Not the strength we muster up ourselves. Not fake bravery or spiritual denial. But the real, sustaining strength that comes from heaven—when we kneel, when we surrender, when we pray, “Not my will, but Yours be done.”
Sometimes, the greatest miracle is not the removal of suffering—but the grace to stand under it without falling apart.
That’s the miracle Jesus experienced in Gethsemane. That’s the miracle available to you and me.
Some of you have been in a long season of wrestling. You’ve prayed. You’ve asked. You’ve begged God to take the cup. And maybe, like Jesus, the cup still remains.
If that’s you, I want you to hear His words echo in your own spirit today: “Rise, let us go.”
Not because everything has been fixed. Not because the pain is gone. But because you are not alone—and the God who met His Son in the garden will meet you, too.
He will give you strength. He will send help. He will walk with you.
So rise. Not in your own strength, but in His. Rise from the garden, not with fear, but with resolve. Rise, and take the next faithful step—even if it leads through suffering—because resurrection always follows Gethsemane.
Surrender doesn’t always change the outcome. But it always changes us. In the garden, Jesus surrendered—and He found strength to do what love required.
And so will we.

Echoing the Prayer of Jesus

Lent is a season of preparation. But it’s not just about giving something up. It’s about opening something up—your heart, your will, your life—to God.

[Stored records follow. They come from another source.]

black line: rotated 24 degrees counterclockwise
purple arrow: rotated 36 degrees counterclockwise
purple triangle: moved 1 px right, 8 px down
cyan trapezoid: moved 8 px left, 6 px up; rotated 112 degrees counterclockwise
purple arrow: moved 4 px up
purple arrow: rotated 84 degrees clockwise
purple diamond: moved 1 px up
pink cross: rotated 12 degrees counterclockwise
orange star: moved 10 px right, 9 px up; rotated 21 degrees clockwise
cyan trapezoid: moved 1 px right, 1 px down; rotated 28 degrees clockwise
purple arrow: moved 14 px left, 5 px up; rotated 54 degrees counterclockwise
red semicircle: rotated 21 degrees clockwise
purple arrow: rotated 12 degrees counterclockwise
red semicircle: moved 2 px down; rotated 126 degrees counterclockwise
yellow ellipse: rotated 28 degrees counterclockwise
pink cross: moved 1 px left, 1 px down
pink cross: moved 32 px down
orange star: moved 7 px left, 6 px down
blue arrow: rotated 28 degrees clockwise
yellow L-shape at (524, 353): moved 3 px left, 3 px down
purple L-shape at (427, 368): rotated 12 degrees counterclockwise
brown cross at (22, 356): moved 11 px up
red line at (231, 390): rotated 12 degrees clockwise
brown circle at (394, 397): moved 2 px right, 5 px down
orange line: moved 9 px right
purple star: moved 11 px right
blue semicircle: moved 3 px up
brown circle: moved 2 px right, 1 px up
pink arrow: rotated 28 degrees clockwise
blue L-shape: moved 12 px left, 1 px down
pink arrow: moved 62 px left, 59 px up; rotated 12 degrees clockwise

It’s a season of pruning, where God gently cuts away the things that don’t bear fruit. It’s a season of surrender, where we stop clinging to our way and start saying, “Your way, Lord—even if it’s hard.”

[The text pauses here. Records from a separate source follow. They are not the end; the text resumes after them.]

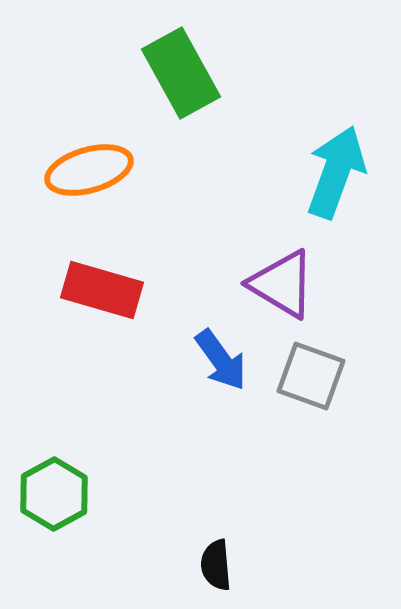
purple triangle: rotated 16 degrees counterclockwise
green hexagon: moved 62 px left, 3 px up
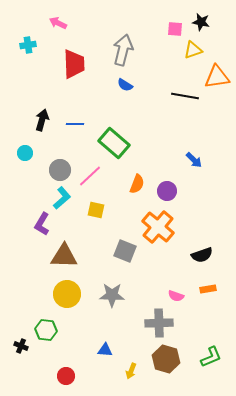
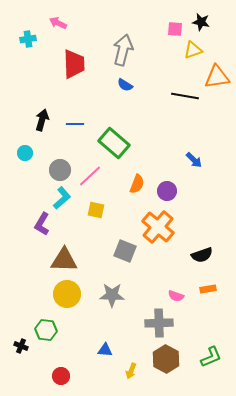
cyan cross: moved 6 px up
brown triangle: moved 4 px down
brown hexagon: rotated 12 degrees clockwise
red circle: moved 5 px left
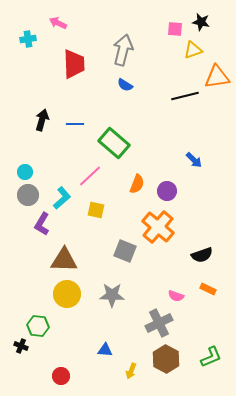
black line: rotated 24 degrees counterclockwise
cyan circle: moved 19 px down
gray circle: moved 32 px left, 25 px down
orange rectangle: rotated 35 degrees clockwise
gray cross: rotated 24 degrees counterclockwise
green hexagon: moved 8 px left, 4 px up
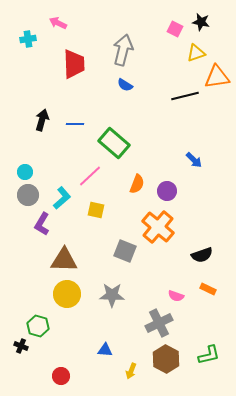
pink square: rotated 21 degrees clockwise
yellow triangle: moved 3 px right, 3 px down
green hexagon: rotated 10 degrees clockwise
green L-shape: moved 2 px left, 2 px up; rotated 10 degrees clockwise
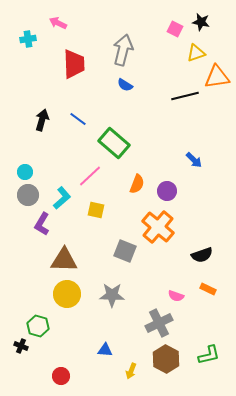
blue line: moved 3 px right, 5 px up; rotated 36 degrees clockwise
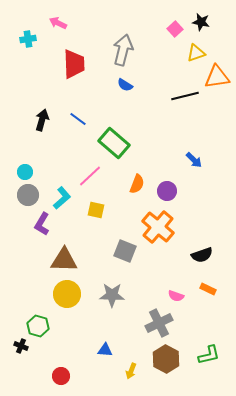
pink square: rotated 21 degrees clockwise
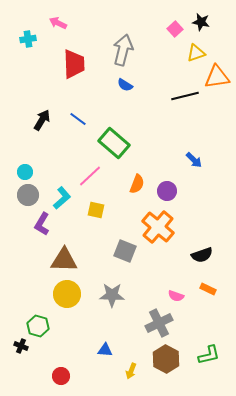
black arrow: rotated 15 degrees clockwise
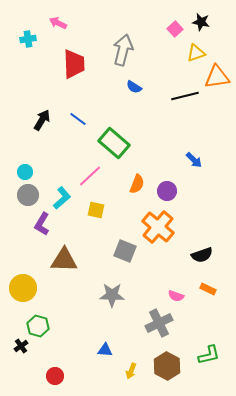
blue semicircle: moved 9 px right, 2 px down
yellow circle: moved 44 px left, 6 px up
black cross: rotated 32 degrees clockwise
brown hexagon: moved 1 px right, 7 px down
red circle: moved 6 px left
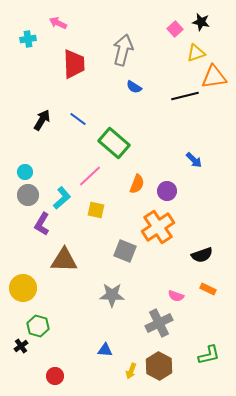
orange triangle: moved 3 px left
orange cross: rotated 16 degrees clockwise
brown hexagon: moved 8 px left
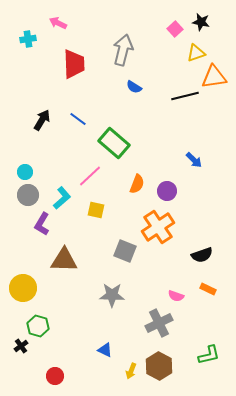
blue triangle: rotated 21 degrees clockwise
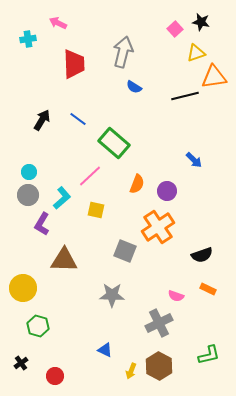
gray arrow: moved 2 px down
cyan circle: moved 4 px right
black cross: moved 17 px down
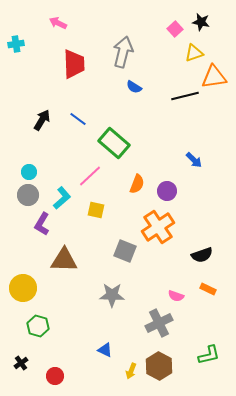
cyan cross: moved 12 px left, 5 px down
yellow triangle: moved 2 px left
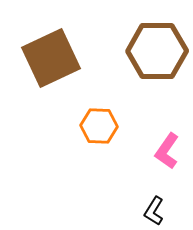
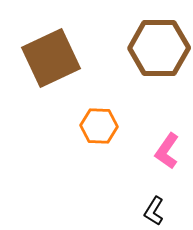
brown hexagon: moved 2 px right, 3 px up
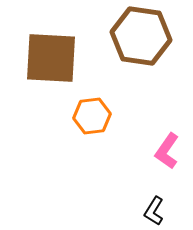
brown hexagon: moved 18 px left, 12 px up; rotated 8 degrees clockwise
brown square: rotated 28 degrees clockwise
orange hexagon: moved 7 px left, 10 px up; rotated 9 degrees counterclockwise
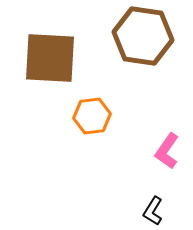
brown hexagon: moved 2 px right
brown square: moved 1 px left
black L-shape: moved 1 px left
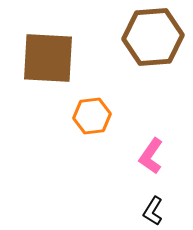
brown hexagon: moved 10 px right, 1 px down; rotated 12 degrees counterclockwise
brown square: moved 2 px left
pink L-shape: moved 16 px left, 5 px down
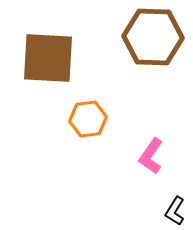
brown hexagon: rotated 6 degrees clockwise
orange hexagon: moved 4 px left, 3 px down
black L-shape: moved 22 px right
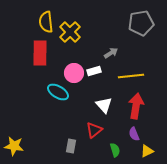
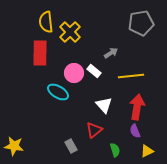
white rectangle: rotated 56 degrees clockwise
red arrow: moved 1 px right, 1 px down
purple semicircle: moved 1 px right, 3 px up
gray rectangle: rotated 40 degrees counterclockwise
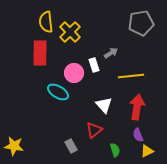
white rectangle: moved 6 px up; rotated 32 degrees clockwise
purple semicircle: moved 3 px right, 4 px down
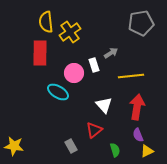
yellow cross: rotated 10 degrees clockwise
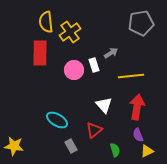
pink circle: moved 3 px up
cyan ellipse: moved 1 px left, 28 px down
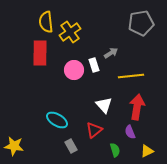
purple semicircle: moved 8 px left, 3 px up
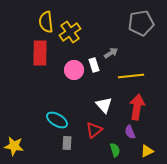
gray rectangle: moved 4 px left, 3 px up; rotated 32 degrees clockwise
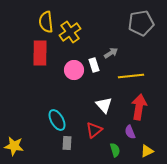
red arrow: moved 2 px right
cyan ellipse: rotated 30 degrees clockwise
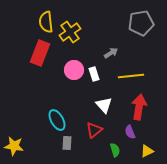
red rectangle: rotated 20 degrees clockwise
white rectangle: moved 9 px down
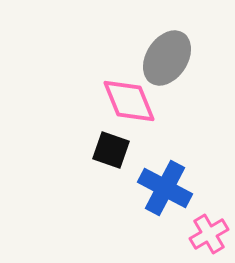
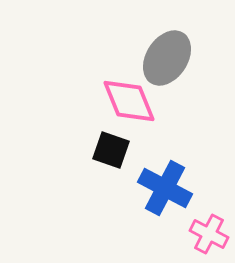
pink cross: rotated 33 degrees counterclockwise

In the Garden of Gethsemane, Jesus prayed the most powerful, honest, and transformative prayer anyone could ever pray:
“Not My will, but Yours be done.”
It wasn’t a prayer of defeat. It wasn’t a prayer of resignation. It was a prayer of trust, of obedience, and of love.
And it changed everything.
So here’s the challenge:
What would it look like for you to say that prayer in your life today?
Maybe you’re standing at a crossroads, unsure of what decision to make.
Maybe you’re walking through a painful season, praying for God to take the cup away.
Maybe you're holding tightly to something—control, anger, pride, fear—and God is asking you to release it.
What would it mean for you to truly pray: “Not my will, but Yours be done”— and mean it?
That prayer isn’t easy. But it is powerful. Because when we surrender, God gives us strength. When we let go, God holds us up. And when we echo the prayer of Jesus, we are drawn deeper into the heart of the Father.